En violant les normes du G20, ces décisions contribuent à l'érosion institutionnelle au niveau mondial et national. Les violations de Bâle III sont particulièrement exaspérantes puisque Quarles préside désormais le Financial Stability Board, un organisme de coordination dont le secrétariat permanent est situé dans le même bâtiment à Bâle que le Comité de Bâle. Sur le plan intérieur, la Fed a également agi seule, car les autres régulateurs bancaires fédéraux, dont le Bureau du contrôleur de la monnaie et la Federal Deposit Insurance Corporation, n'ont pas entériné sa nouvelle règle comme il est de coutume. Le remplacement par le Congrès du FASB (et, dans le même mouvement, de la Securities and Exchange Commission des États-Unis, qui délègue à l'autorité de normalisation du FASB), est également sans précédent en près d'un demi-siècle.

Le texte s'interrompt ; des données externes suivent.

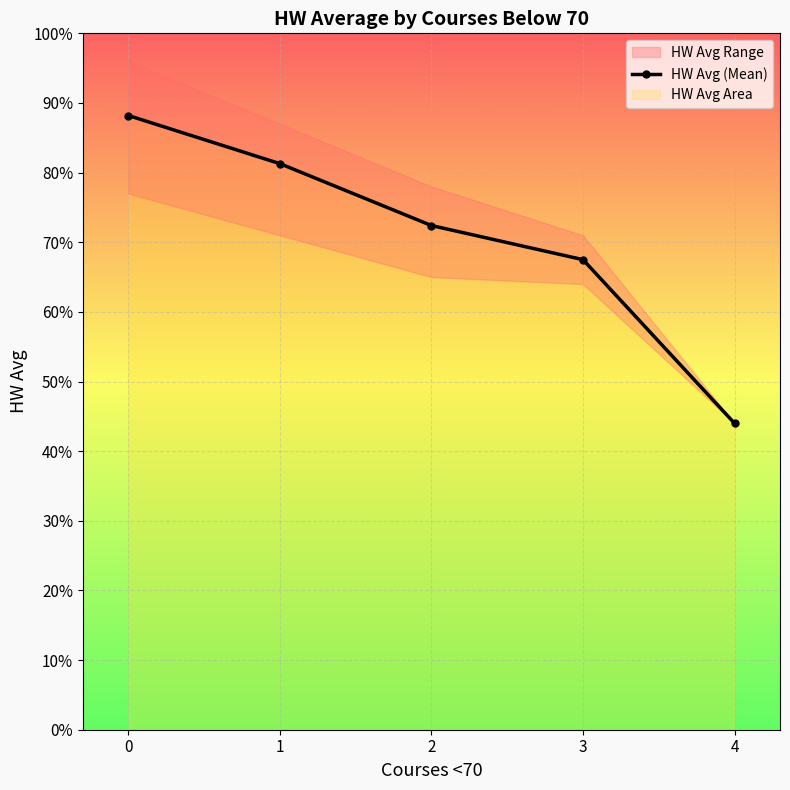

True or false: the data has more than 2 interior local peaks.

False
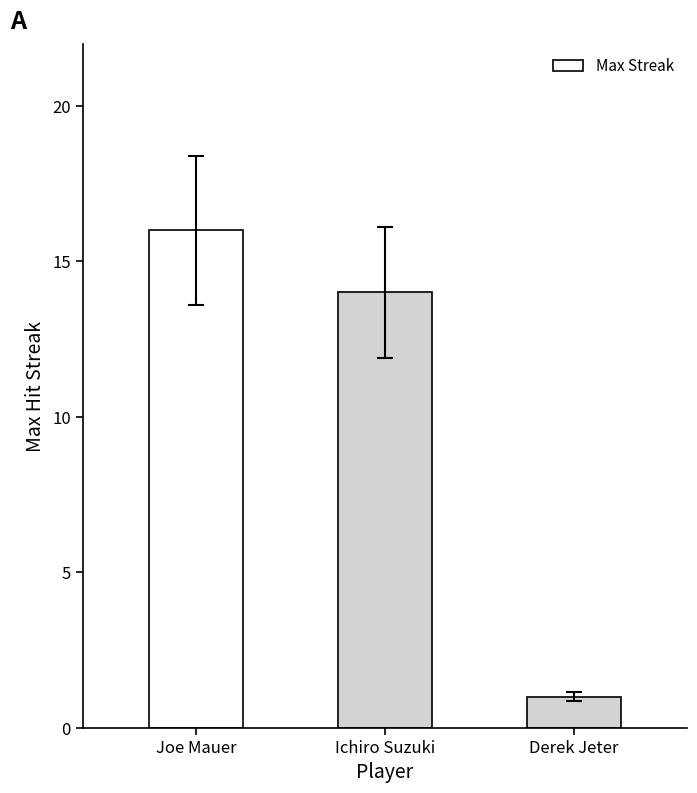

What is the difference between the maximum and minimum values?

15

Les États-Unis perdraient en abandonnant les normes financières mondiales

Il est possible que les récentes infractions soient ponctuelles et non le début d'une tendance plus large à la divergence. D'un point de vue formel, tant l'action de la Fed sur le ratio de levier que celle du Congrès sur la comptabilité sont des mesures temporaires, même si elles pourraient être prolongées. Ils pourraient toutefois refléter un schéma actuel plus large des États-Unis sapant l'ordre mondial fondé sur des règles, dont le secteur des services financiers a été en quelque sorte cantonné jusqu'à présent. Quoi qu'il en soit, ces violations sont une mauvaise nouvelle pour l'autorité du G20, du Conseil de stabilité financière et du Comité de Bâle, mais ne sont probablement pas paralysantes. Tout comme les agences américaines n’ont pas mis en œuvre Bâle II et le FASB a refusé de faire converger ses normes avec les normes mondiales de l’IASB, les organismes mondiaux de normalisation financière peuvent probablement vivre avec des manquements aux normes américaines, du moins pendant un certain temps. Il reste à voir, cependant, comment la mise en œuvre de la dernière partie de Bâle III, que le Comité de Bâle a récemment décidé de retarder d'un an en raison de la pandémie de COVID-19, sera finalement affectée par une éclipse de leadership américain dans ce domaine.

Si la tendance au non-respect se confirmait, les conséquences les plus dommageables pourraient être pour les États-Unis eux-mêmes. Le président de la fondation qui héberge et supervise le FASB, dans une lettre qui a tenté en vain de persuader le Congrès de ne pas adopter l'article 4014 de la loi CARES, a soutenu que l'action « sape fondamentalement l'approche de longue date et éprouvée aux États-Unis de l'établissement de normes comptables transparentes, rigoureuses et indépendantes, sur lesquelles les acteurs du marché s'appuient et qui joue un rôle essentiel dans le soutien de nos marchés de capitaux et de notre économie en général.« 

Les États-Unis ont énormément profité du respect des meilleures normes et réglementations financières de leur catégorie. Si ces normes sont abaissées, les résultats économiques américains, toutes choses égales par ailleurs, pourraient également être compromis.